Il viaggio diventa sempre più pericoloso, attira sempre più la riprovazione, d’altronde sollecitata, dell’“ipocrita lettore, mio simile, mio fratello”. Alla vita normale del poeta romantico, alla vita di Parigi, al peccato dell’ebbrezza, succede, per formare il quarto ciclo, il Male. Il titolo di Fleurs du Mal è riservato soprattutto a dodici poesie, i dodici apostoli del diavolo, le più audaci del libro, le stesse che Baudelaire fu costretto a sopprimere dai tribunali: Une Martyre, Lesbos, Femmes damnées. E il Voyage à Cythère, che è l’undicesima, ci sembra la forma più audace e più forte che un grande poeta abbia mai dato a una confessione, a una veste da profeta che viene lacerata da cima a fondo. Dopo il cerchio del vino, quello del vizio, del vizio chiaroveggente, del vizio disperato, del vizio punito.
Siccome il poeta rifiuta l’illusionismo romantico, la dissimulazione vile, l’ignoranza e le maschere, tutto quanto è vizio nel vizio, siccome ha scelto la “coscienza nel male”, quale cerchio mai si scaverà dunque sotto il cerchio del male? Quello della rivolta. Dopo avere scelto il male, il poeta sceglierà il capo del Male, il diavolo. Baudelaire ha voluto che le tre sole poesie di Révolte (il Reniement de Saint Pierre, Abel et Caïn e le Litanies de Satan) formassero anch’esse un girone, un ciclo. Sono le frontiere dei limbi e dell’inferno, così come i paradisi artificiali guardavano verso il paradiso.

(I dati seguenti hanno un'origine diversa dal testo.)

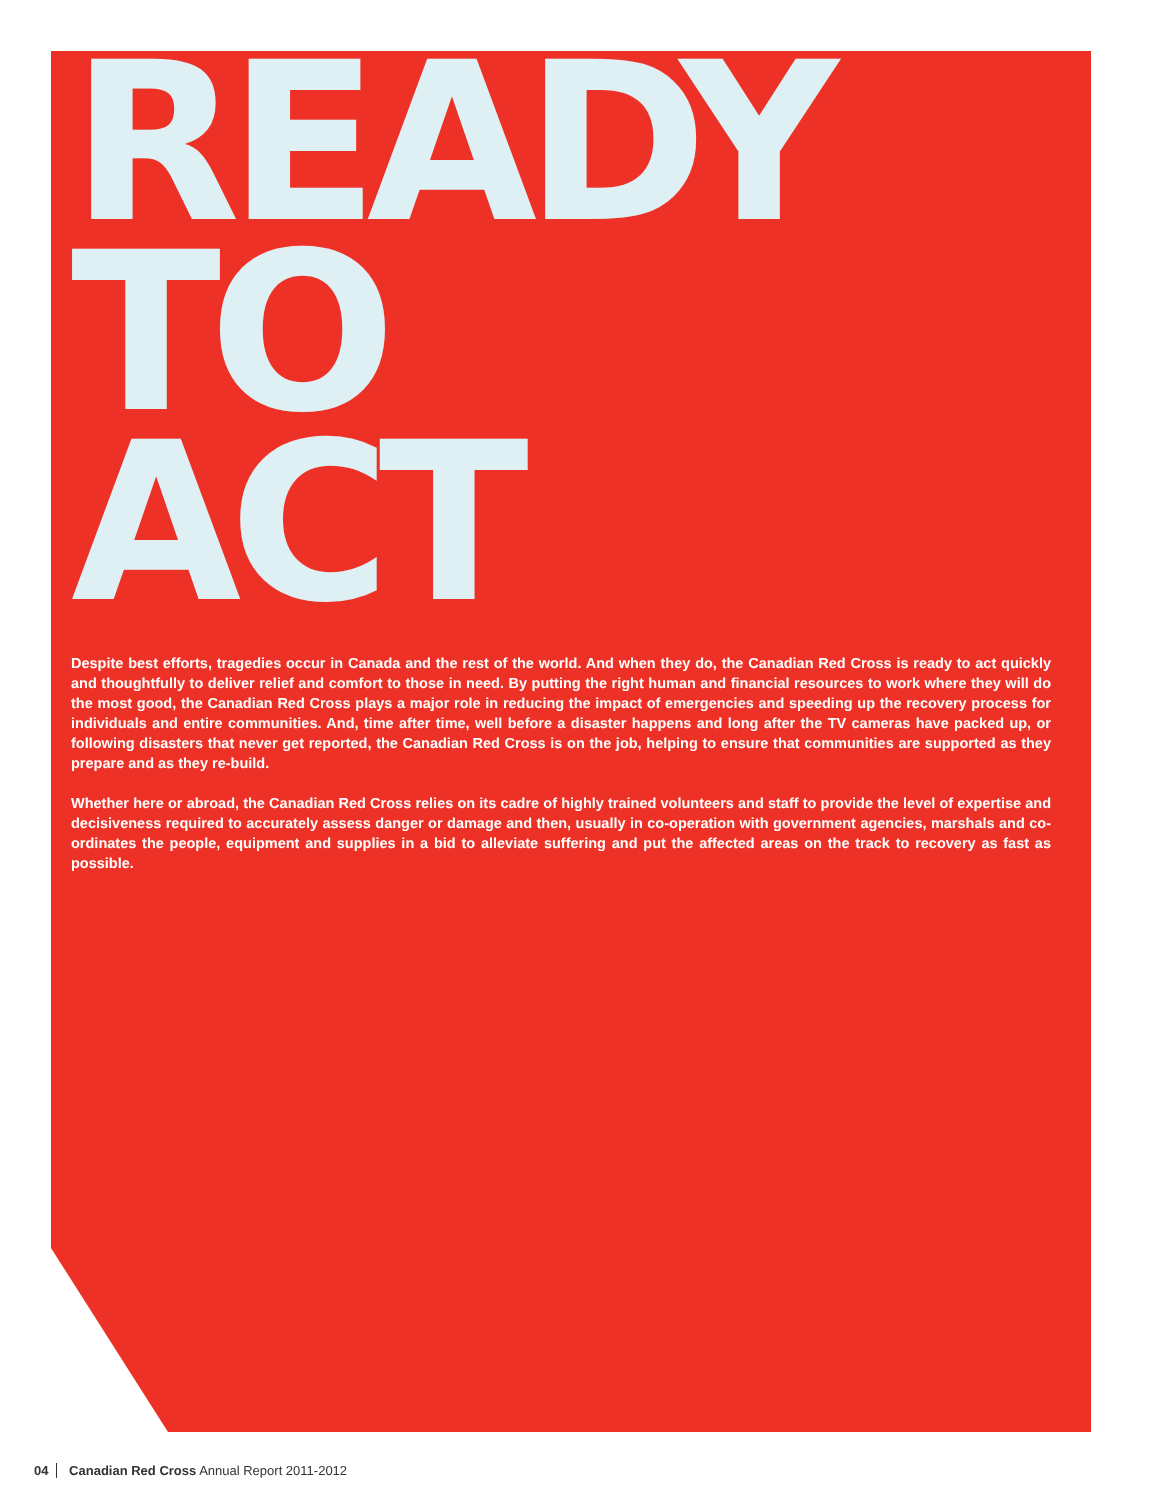READY
TO
ACT
Despite best efforts, tragedies occur in Canada and the rest of the world. And when they do, the Canadian Red Cross is ready to act quickly and thoughtfully to deliver relief and comfort to those in need. By putting the right human and financial resources to work where they will do the most good, the Canadian Red Cross plays a major role in reducing the impact of emergencies and speeding up the recovery process for individuals and entire communities. And, time after time, well before a disaster happens and long after the TV cameras have packed up, or following disasters that never get reported, the Canadian Red Cross is on the job, helping to ensure that communities are supported as they prepare and as they re-build.
Whether here or abroad, the Canadian Red Cross relies on its cadre of highly trained volunteers and staff to provide the level of expertise and decisiveness required to accurately assess danger or damage and then, usually in co-operation with government agencies, marshals and co-ordinates the people, equipment and supplies in a bid to alleviate suffering and put the affected areas on the track to recovery as fast as possible.
04 Canadian Red Cross Annual Report 2011-2012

E basta leggere quelle tre poesie e guardare negli occhi la maschera di Baudelaire per convincersi della sua terribile sincerità, e quando Brunetière definisce Baudelaire un Belzebù da tavolo d’osteria, c’è solo Brunetière seduto a quel tavolo, ove recita la parte di funambolesco capotavola.
Rimane ormai soltanto la possibilità di un sesto ciclo: quello della Morte. è il titolo delle sei poesie che formano l’ultima parte, e che legittimano il titolo originario della raccolta. La morte baudelairiana non è una speranza di paradiso, né un’emendazione attraverso prove, né una caduta nell’inferno: è un passaggio nei limbi che meritano gli Amants, i Pauvres, gli Artistes; è la Fin de la Journée, il Rêve d’un Curieux ed è infine il Voyage. Questo componimento mette il punto finale a quelle poesie di viaggio attraverso il mondo umano, sulle frontiere del mondo umano, fuori dal mondo umano. La condizione umana è terribile, ma non è la sola ad esserlo. Sui frantumi della vita e lontano dall’umanità, avanti!

O Mort, vieux capitaine, il est temps! Levons l’ancre!
Ce pays nous ennuie, ô Mort! Appareillons!
Si le ciel et la mer sont noirs comme de l’encre
Nos coeurs que tu connais sont remplis de rayons!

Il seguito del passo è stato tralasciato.